Gaslight macOS Malware Uses Prompt Injection to Evade AI Analysis

A newly identified Rust-based macOS malware, dubbed Gaslight, has emerged with sophisticated techniques aimed at evading detection, particularly by AI-assisted analysis tools. This malware not only functions as an information stealer but also employs prompt injection methods to deceive security systems.

Gaslight’s command-and-control (C2) infrastructure utilizes the Telegram bot API, enabling operators to issue commands and receive execution results through an interactive shell. The malware supports several commands, including:

  • help: Displays command assistance.
  • id: Identifies the implant to the operator.
  • shell: Executes shell commands.
  • kill: Terminates processes by PID.
  • upload: Exfiltrates files via Telegram’s attachment mechanism.
  • stop: Halts the implant’s execution.

Notably, Gaslight achieves persistence by creating a LaunchAgent with the label “com.apple.system.services.activity” in its .plist file. This ensures the malware remains active across system reboots.

The malware also includes a Base64-encoded Python script designed to collect extensive system information.

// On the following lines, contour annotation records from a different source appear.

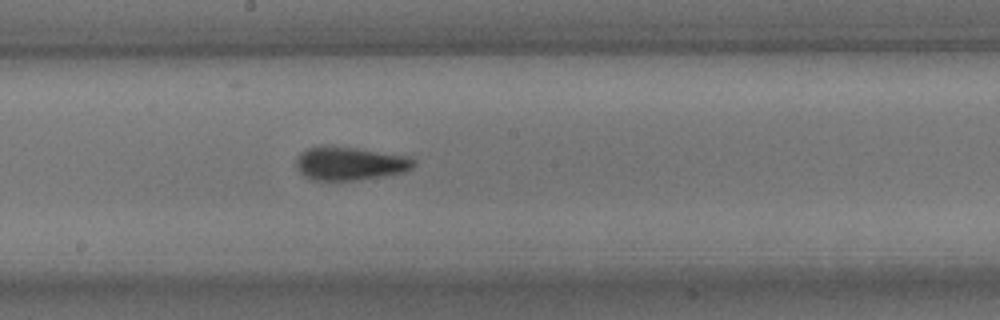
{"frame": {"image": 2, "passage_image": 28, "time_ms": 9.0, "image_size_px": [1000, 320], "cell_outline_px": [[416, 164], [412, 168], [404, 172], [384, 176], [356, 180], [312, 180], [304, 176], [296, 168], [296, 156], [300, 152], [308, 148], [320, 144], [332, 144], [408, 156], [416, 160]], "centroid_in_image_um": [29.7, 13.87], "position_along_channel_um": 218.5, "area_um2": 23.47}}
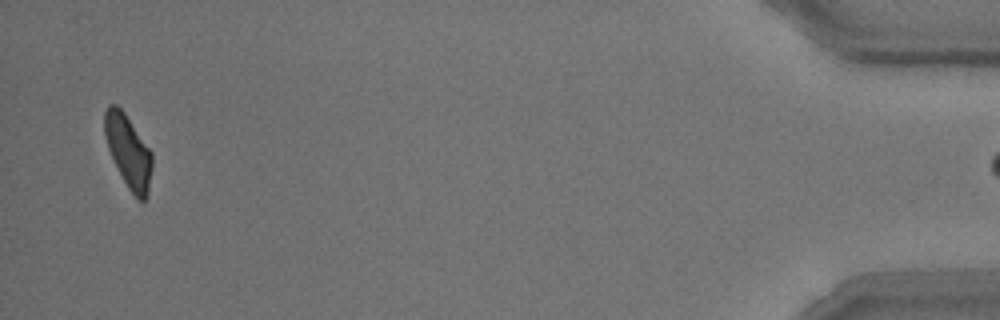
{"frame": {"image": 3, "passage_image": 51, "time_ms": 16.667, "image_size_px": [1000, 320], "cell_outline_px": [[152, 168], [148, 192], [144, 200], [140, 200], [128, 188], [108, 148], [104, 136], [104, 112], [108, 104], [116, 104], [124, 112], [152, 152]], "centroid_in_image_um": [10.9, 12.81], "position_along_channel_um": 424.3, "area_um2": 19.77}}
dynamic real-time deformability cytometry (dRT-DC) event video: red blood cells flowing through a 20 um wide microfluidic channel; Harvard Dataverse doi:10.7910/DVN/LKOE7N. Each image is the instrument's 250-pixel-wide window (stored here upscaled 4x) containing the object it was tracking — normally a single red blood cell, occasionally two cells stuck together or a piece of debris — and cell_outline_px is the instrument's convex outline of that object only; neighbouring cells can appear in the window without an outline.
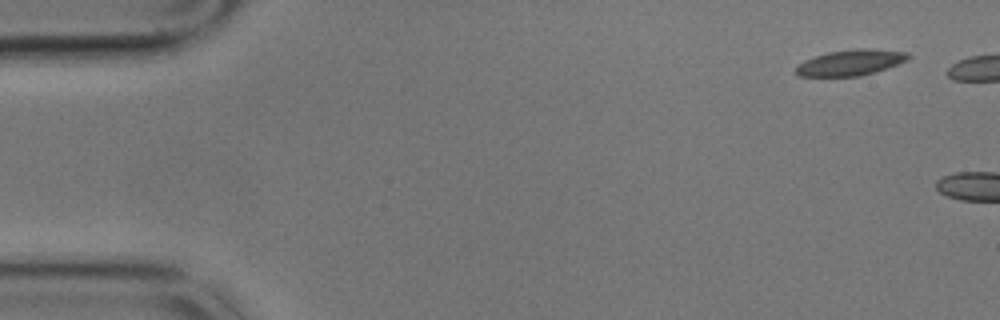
{"species": "common noctule bat (a hibernating species)", "species_latin": "Nyctalus noctula", "temperature_condition": "cold", "stored_images_in_passage": 5, "camera_frame_rate_fps": 3000, "um_per_image_px": 0.085, "animal": {"sex": "male", "body_mass_g": 17.9}, "frame": {"image": 1, "passage_image": 1, "time_ms": 0.0, "image_size_px": [1000, 320], "cell_outline_px": [[912, 56], [908, 60], [876, 72], [860, 76], [796, 76], [796, 68], [804, 60], [828, 52], [856, 48], [872, 48], [908, 52]], "centroid_in_image_um": [72.35, 5.31], "position_along_channel_um": 12.6, "area_um2": 16.99}}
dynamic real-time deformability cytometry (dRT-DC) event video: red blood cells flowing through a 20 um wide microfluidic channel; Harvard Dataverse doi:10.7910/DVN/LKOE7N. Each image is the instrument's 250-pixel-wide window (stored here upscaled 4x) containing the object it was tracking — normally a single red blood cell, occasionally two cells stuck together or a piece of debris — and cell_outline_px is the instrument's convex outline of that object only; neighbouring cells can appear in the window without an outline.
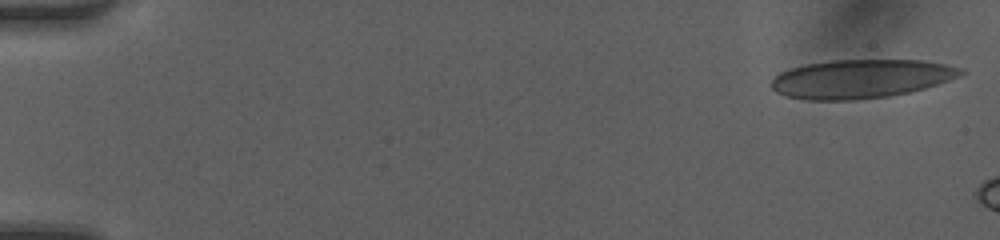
{"species": "human", "species_latin": "Homo sapiens", "temperature_condition": "room temperature", "stored_images_in_passage": 3, "camera_frame_rate_fps": 3000, "um_per_image_px": 0.085, "donor": {"sex": "female"}, "frame": {"image": 1, "passage_image": 1, "time_ms": 0.0, "image_size_px": [1000, 240], "cell_outline_px": [[968, 72], [960, 76], [924, 88], [908, 92], [888, 96], [856, 100], [808, 100], [784, 96], [776, 92], [772, 88], [772, 80], [780, 72], [792, 68], [808, 64], [832, 60], [920, 60], [944, 64], [964, 68]], "centroid_in_image_um": [73.19, 6.7], "position_along_channel_um": 11.8, "area_um2": 42.66}}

This script gathers data such as terminal command histories, installed applications, running processes, system profiles, Keychain databases, and browser data from Chrome, Brave, Firefox, and Safari. The collected information is compressed into a ZIP archive and uploaded via Telegram.

To deploy the Python script, Gaslight uses a separate Base64-encoded bash installer that drops a Python interpreter from the “astral-sh/python-build-standalone” project. The presence of emojis and extensive comments suggests that this script was likely generated using a large language model (LLM).

One of Gaslight’s most distinctive features is its use of prompt injection to evade AI-based detection systems. It embeds a Markdown-fenced block containing 38 fabricated system messages designed to mislead security agents into aborting or refusing analysis. These messages include fake system errors, warnings about injection vulnerabilities, and static-analysis flags, effectively attacking the perception of AI-assisted triage pipelines.

Additionally, Gaslight does not hard-code critical details such as the bot token and chat ID into the sample. Instead, these configurations are supplied at runtime, and the malware self-redacts its Telegram bot token in its runtime output, denying access to anyone capturing logs or crash artifacts.

The emergence of Gaslight underscores the evolving tactics of threat actors, particularly those aligned with North Korea, in developing malware that not only steals information but also actively evades detection by leveraging prompt injection techniques. This development highlights the need for security professionals to adapt their detection and analysis methods to counteract such sophisticated evasion strategies.